There are many differences between parenting styles. All parents can use all of these styles. However, some parents may be more disposed to one or the other than others. For example, some parents may have a highly permissive parenting style while others may be highly authoritative.
The four parenting styles have different names and attributes: Authoritarian and Disciplinative. Authoritarian parenting styles are harsh and dictate rigidly what children are allowed to do and what they should not do. Authoritarian parents give little physical support to their children and punish them for inappropriate behavior. Disciplining parents give frequent discipline but do not give rewards. Both authoritarian and disciplinative parenting styles are very traditional and thus ineffective.

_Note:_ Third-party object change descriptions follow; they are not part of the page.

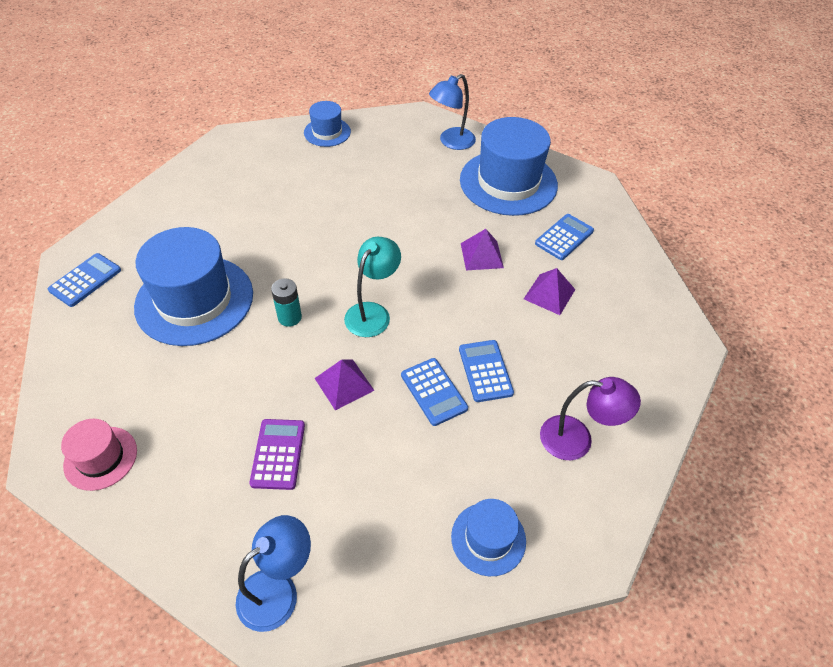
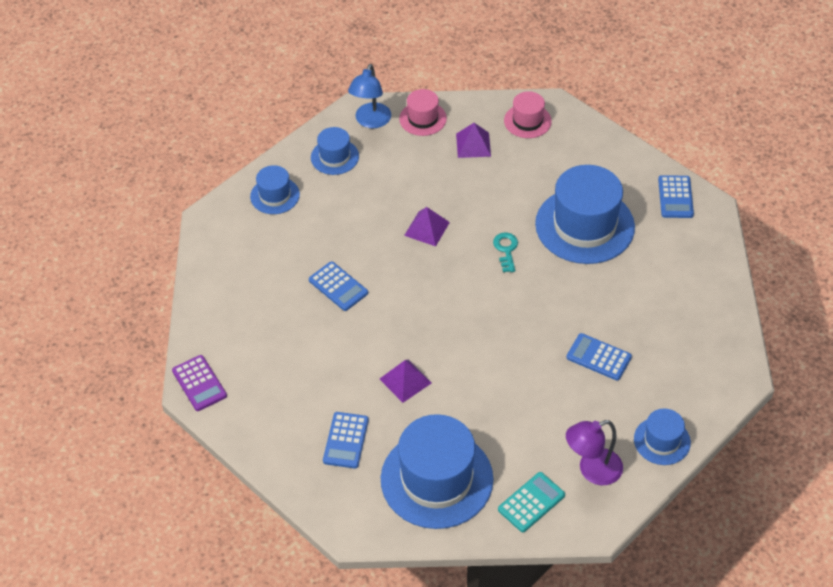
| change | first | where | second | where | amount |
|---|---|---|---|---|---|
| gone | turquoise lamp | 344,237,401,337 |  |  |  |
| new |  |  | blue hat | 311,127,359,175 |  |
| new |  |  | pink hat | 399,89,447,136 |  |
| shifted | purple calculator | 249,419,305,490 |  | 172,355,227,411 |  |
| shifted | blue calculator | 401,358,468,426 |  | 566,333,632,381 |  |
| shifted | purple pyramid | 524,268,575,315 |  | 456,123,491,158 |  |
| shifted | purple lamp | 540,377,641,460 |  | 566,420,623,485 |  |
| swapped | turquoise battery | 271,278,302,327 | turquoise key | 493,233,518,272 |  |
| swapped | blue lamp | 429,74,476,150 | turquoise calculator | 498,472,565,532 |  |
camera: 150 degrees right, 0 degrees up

The second most identified four parenting style is permissive parenting. Parenting styles of this type are widely used by families who have established a stable marital relationship and agree on certain parenting goals such as shared parenting or time apart. A permissive parent provides little physical support and relies on the child to fulfill social and emotional obligations. He gives little consideration to establishing and maintaining parental authority. Children are not respected and are not encouraged to learn self control and self reliance. These parents generally have low self esteem and fail to establish a meaningful parenting partnership.
The third widely recognized parenting style is Indulgent or authoritative parenting. This style is widely used among families who do not follow a stable marriage relationship. In this type of model parents provide too much attention to their children and fail to establish or support a meaningful parenting partnership. Authoritative parents encourage a strong and effective parenting style by setting clear rules for children and setting firm limitations for inappropriate behavior.
The fourth widely recognized parenting style is authoritative parenting. This style is often used when the parents share power in a family setting. This type of model encourages the parents to set limits and to take responsibility for establishing and enforcing rules. Authoritative parents encourage their children to think for themselves, to develop independent attitudes and values, and to take responsible positions on many issues in society. These parents are highly influential in the lives of their children.
All parenting styles share some characteristics, including set occasions, structure, goals and methods of enforcement. Different families will also set these expectations and will have differing patterns of enforcement. Research has shown that although authoritative parents tend to have happier child outcomes, their child outcomes do not always remain consistent. Further research should examine the role that the family’s income and its relationships with the primary caregivers and the primary care provider have on child outcomes.